Fondamentale diviene il contributo di cooperative e associazioni che all’interno del carcere mirano a tutelare questi legami attraverso colloqui e visite a misura di bambino oltre al sostegno genitoriale che il detenuto potrà ricevere singolarmente.
Se questo è ciò che il genitore detenuto può ricevere all’interno del carcere, all’interno di un contesto che in ogni caso resta restrittivo e fatto di regole e tempi imposti, come saranno i legami una volta rientrato in famiglia? Come sarà lo stare nelle relazioni familiari?
Se domandiamo al genitore detenuto come immagina il suo rientro a casa emergono nelle risposte vissuti di gioia ma anche preoccupazione riferita a ciò che può essersi perso della vita familiare durante la sua detenzione. Se invece gli viene chiesto come immagina che gli altri possano vivere il suo rientro, la risposta è un grande interrogativo che rappresenta la difficoltà di immedesimarsi negli altri, la fatica di mettersi nei panni di un figlio o di una compagna che devono riorganizzare nuovamente le proprie vite.
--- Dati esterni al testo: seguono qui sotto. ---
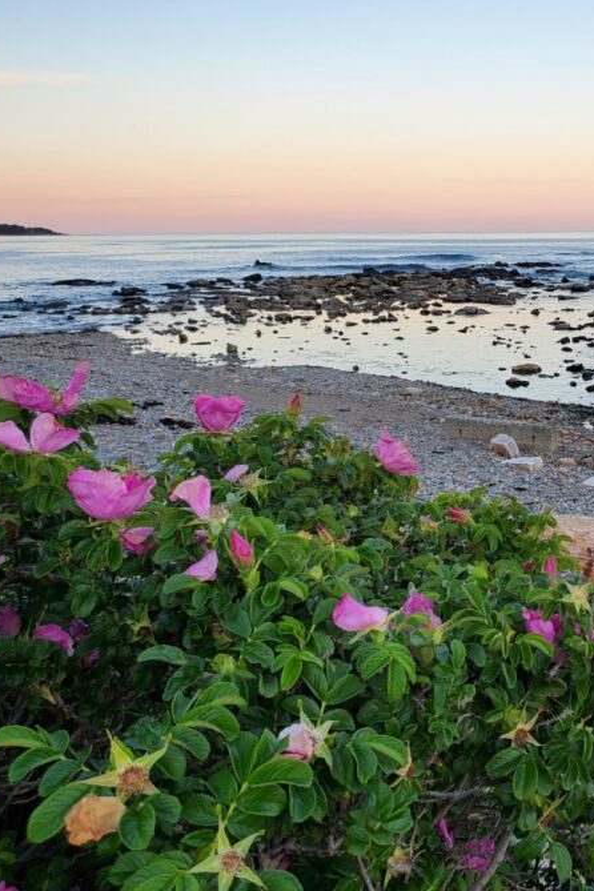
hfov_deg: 33.4
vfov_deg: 50.7
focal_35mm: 38
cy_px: 465
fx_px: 940
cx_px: 525
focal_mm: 4.3
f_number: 2.4
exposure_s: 1/178
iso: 50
Una difficoltà dunque a riconoscere la reciprocità che caratterizza le relazioni, riconoscere che l’altro ha dei bisogni che sono importanti tanto quanto i propri.
Se l’ingresso in carcere del genitore detenuto è stato sicuramente traumatico e di difficile gestione per il sistema famiglia, in un certo senso lo è allo stesso modo anche il rientro in famiglia dopo lo sconto della pena.
Il cattivo che compie un reato, paga la sua pena perché è stato cattivo; nel frattempo il cattivo cerca in qualche modo di tutelare i rapporti familiari.
Avvicinandosi il momento dell’uscita dal carcere il cattivo comincia a interrogarsi sul suo rientro. Il cattivo cerca di recuperare i rapporti, cerca di recuperare ciò che si è perso, cerca di riallacciare relazioni interrotte. Ma questi aspetti non riguardano anche i buoni che stanno fuori dal carcere? Cercare di recuperare le relazioni, gestire i conflitti e le discussioni tipiche dei rapporti conflittuali non sono aspetti comuni tra il buono e il cattivo?
Non succede anche al buono di trovarsi in una separazione difficile in cui per svariati motivi viene drasticamente ridotta o addirittura negata la possibilità di vedere il proprio figlio? La paura della perdita dei legami familiari accomuna sia il buono che il cattivo. La difficoltà di ristabilirli accomuna entrambi. I confini a volte sono così labili che per andare oltre a pregiudizi e false credenze dovremmo chiederci: allora, chi è il cattivo e chi è il buono? O meglio, il cattivo è cattivo veramente?